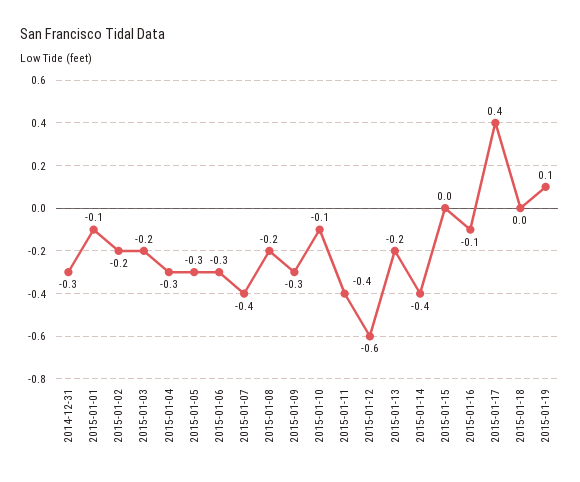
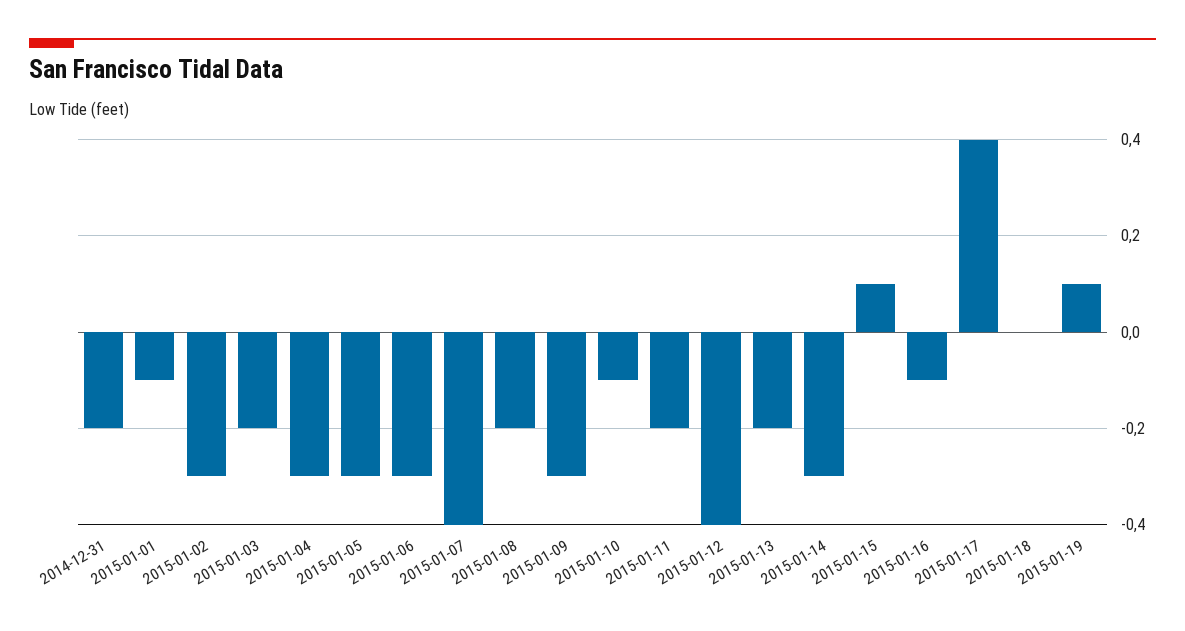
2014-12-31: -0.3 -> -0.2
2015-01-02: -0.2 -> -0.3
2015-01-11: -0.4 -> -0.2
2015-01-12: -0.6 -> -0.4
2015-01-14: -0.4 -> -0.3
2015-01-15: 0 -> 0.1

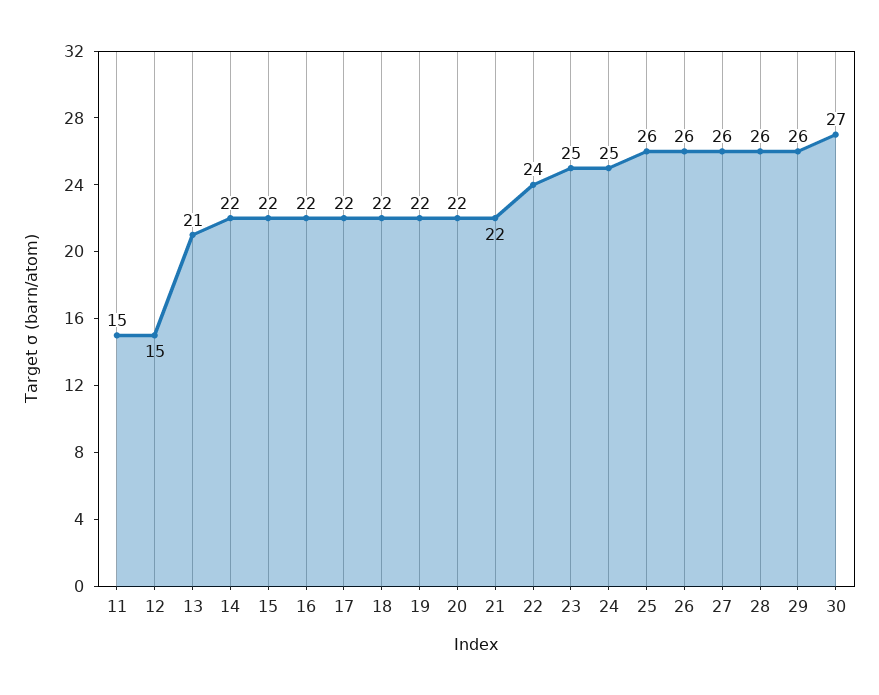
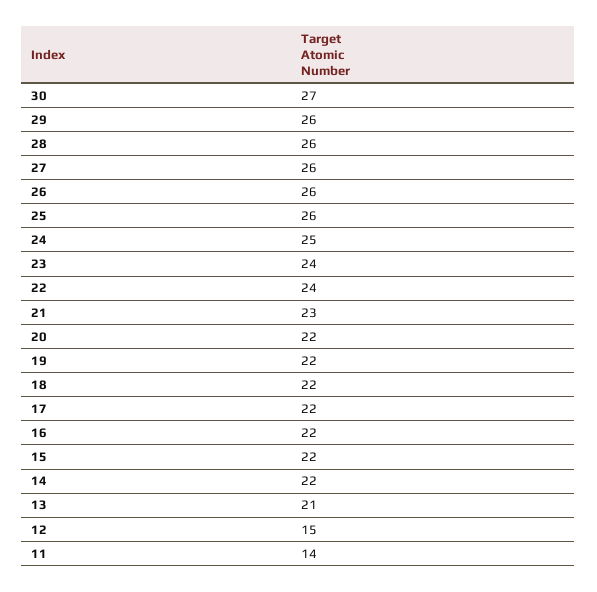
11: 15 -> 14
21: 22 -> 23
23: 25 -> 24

---

§ TASK PROMPT: If an entry holds an image, omit that image and print the remainder exactly as it stands.

§ EXERCISE RESULT:
2014-12-31: -0.3 -> -0.2
2015-01-02: -0.2 -> -0.3
2015-01-11: -0.4 -> -0.2
2015-01-12: -0.6 -> -0.4
2015-01-14: -0.4 -> -0.3
2015-01-15: 0 -> 0.1

11: 15 -> 14
21: 22 -> 23
23: 25 -> 24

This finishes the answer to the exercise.